> To do
Copy out the lines below, substituting "biscuits" for every "cookies" and keeping everything else the same. Omit the pictures from your answer.

*-*-*

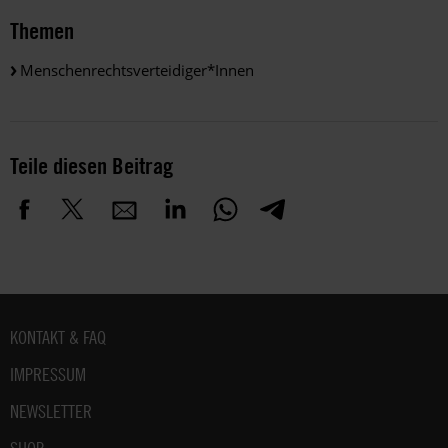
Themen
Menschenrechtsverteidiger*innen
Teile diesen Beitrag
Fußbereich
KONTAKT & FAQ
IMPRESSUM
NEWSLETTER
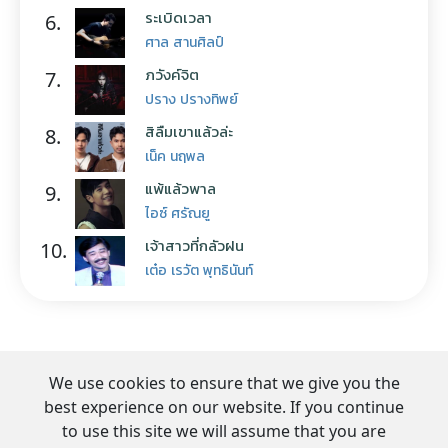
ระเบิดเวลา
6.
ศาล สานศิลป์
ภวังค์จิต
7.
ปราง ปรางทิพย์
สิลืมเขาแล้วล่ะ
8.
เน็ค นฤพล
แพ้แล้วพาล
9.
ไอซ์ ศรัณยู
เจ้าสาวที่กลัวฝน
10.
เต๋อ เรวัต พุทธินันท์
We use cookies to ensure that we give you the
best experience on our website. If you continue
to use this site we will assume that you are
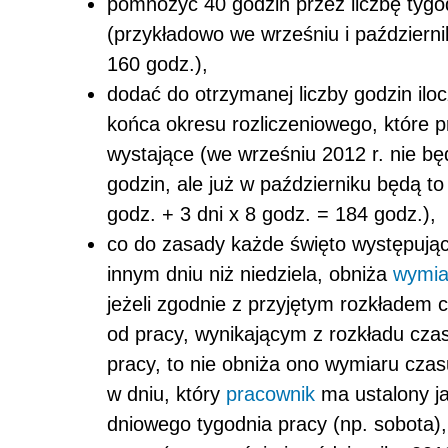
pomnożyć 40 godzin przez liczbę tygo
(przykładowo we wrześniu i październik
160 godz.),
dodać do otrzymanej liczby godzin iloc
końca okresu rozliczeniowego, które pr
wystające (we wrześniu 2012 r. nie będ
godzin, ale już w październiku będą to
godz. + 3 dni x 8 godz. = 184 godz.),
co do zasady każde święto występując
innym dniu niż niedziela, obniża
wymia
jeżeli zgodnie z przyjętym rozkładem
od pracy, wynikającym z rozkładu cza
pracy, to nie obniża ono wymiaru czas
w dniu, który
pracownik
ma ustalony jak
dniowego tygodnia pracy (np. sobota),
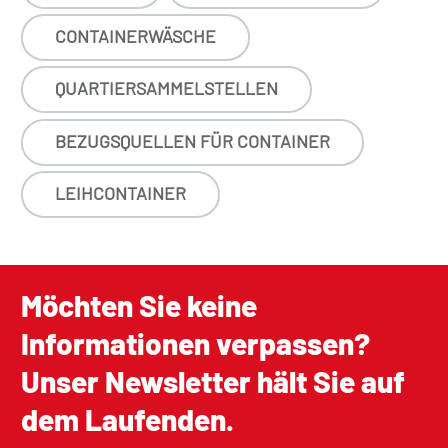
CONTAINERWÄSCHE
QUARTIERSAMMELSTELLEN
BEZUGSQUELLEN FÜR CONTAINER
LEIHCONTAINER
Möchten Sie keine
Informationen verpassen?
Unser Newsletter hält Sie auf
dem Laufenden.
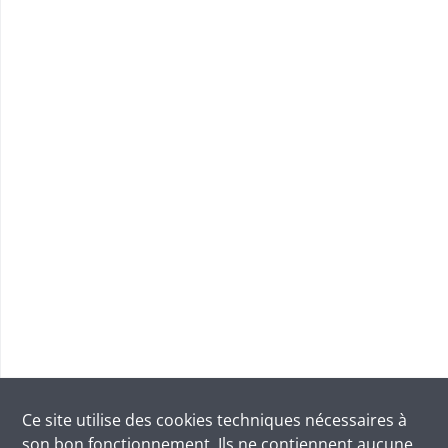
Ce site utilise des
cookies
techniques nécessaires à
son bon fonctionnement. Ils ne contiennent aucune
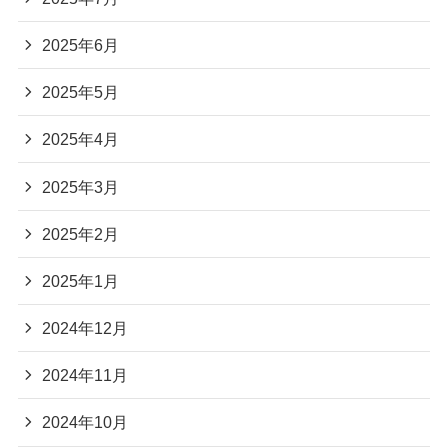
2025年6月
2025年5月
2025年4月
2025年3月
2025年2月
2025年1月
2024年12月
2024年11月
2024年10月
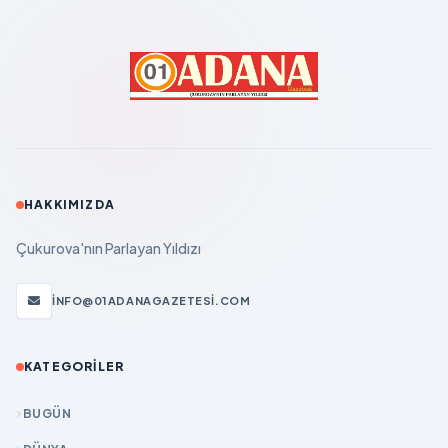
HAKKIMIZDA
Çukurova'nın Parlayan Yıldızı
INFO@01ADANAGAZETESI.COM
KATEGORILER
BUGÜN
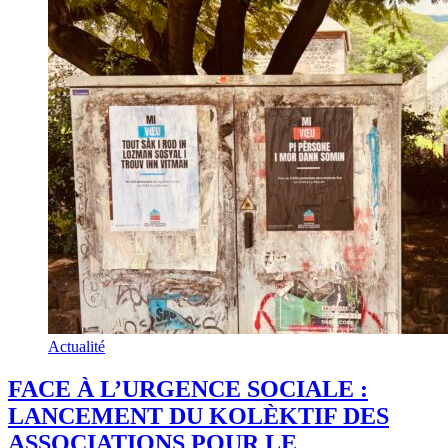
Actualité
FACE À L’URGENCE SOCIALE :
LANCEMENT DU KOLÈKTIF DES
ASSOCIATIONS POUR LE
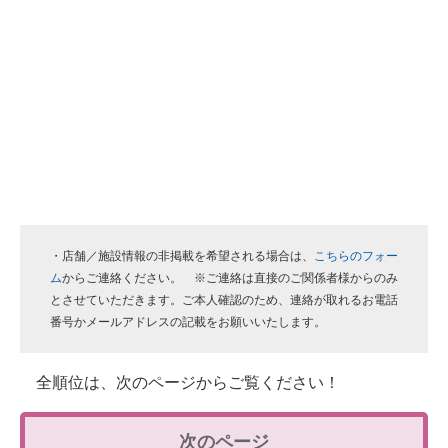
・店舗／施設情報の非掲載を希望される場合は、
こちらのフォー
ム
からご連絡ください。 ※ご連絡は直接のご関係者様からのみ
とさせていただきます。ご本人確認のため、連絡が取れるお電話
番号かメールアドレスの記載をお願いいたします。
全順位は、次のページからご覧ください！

*-*-*

> Your response
Themen
Menschenrechtsverteidiger*innen
Teile diesen Beitrag
Fußbereich
KONTAKT & FAQ
IMPRESSUM
NEWSLETTER
ระเบิดเวลา
6.
ศาล สานศิลป์
ภวังค์จิต
7.
ปราง ปรางทิพย์
สิลืมเขาแล้วล่ะ
8.
เน็ค นฤพล
แพ้แล้วพาล
9.
ไอซ์ ศรัณยู
เจ้าสาวที่กลัวฝน
10.
เต๋อ เรวัต พุทธินันท์
We use biscuits to ensure that we give you the
best experience on our website. If you continue
to use this site we will assume that you are
pomnożyć 40 godzin przez liczbę tygo
(przykładowo we wrześniu i październik
160 godz.),
dodać do otrzymanej liczby godzin iloc
końca okresu rozliczeniowego, które pr
wystające (we wrześniu 2012 r. nie będ
godzin, ale już w październiku będą to
godz. + 3 dni x 8 godz. = 184 godz.),
co do zasady każde święto występując
innym dniu niż niedziela, obniża
wymia
jeżeli zgodnie z przyjętym rozkładem
od pracy, wynikającym z rozkładu cza
pracy, to nie obniża ono wymiaru czas
w dniu, który
pracownik
ma ustalony jak
dniowego tygodnia pracy (np. sobota),
CONTAINERWÄSCHE
QUARTIERSAMMELSTELLEN
BEZUGSQUELLEN FÜR CONTAINER
LEIHCONTAINER
Möchten Sie keine
Informationen verpassen?
Unser Newsletter hält Sie auf
dem Laufenden.
Ce site utilise des
biscuits
techniques nécessaires à
son bon fonctionnement. Ils ne contiennent aucune
2025年6月
2025年5月
2025年4月
2025年3月
2025年2月
2025年1月
2024年12月
2024年11月
2024年10月
HAKKIMIZDA
Çukurova'nın Parlayan Yıldızı
INFO@01ADANAGAZETESI.COM
KATEGORILER
BUGÜN
Actualité
FACE À L’URGENCE SOCIALE :
LANCEMENT DU KOLÈKTIF DES
ASSOCIATIONS POUR LE
・店舗／施設情報の非掲載を希望される場合は、
こちらのフォー
ム
からご連絡ください。 ※ご連絡は直接のご関係者様からのみ
とさせていただきます。ご本人確認のため、連絡が取れるお電話
番号かメールアドレスの記載をお願いいたします。
全順位は、次のページからご覧ください！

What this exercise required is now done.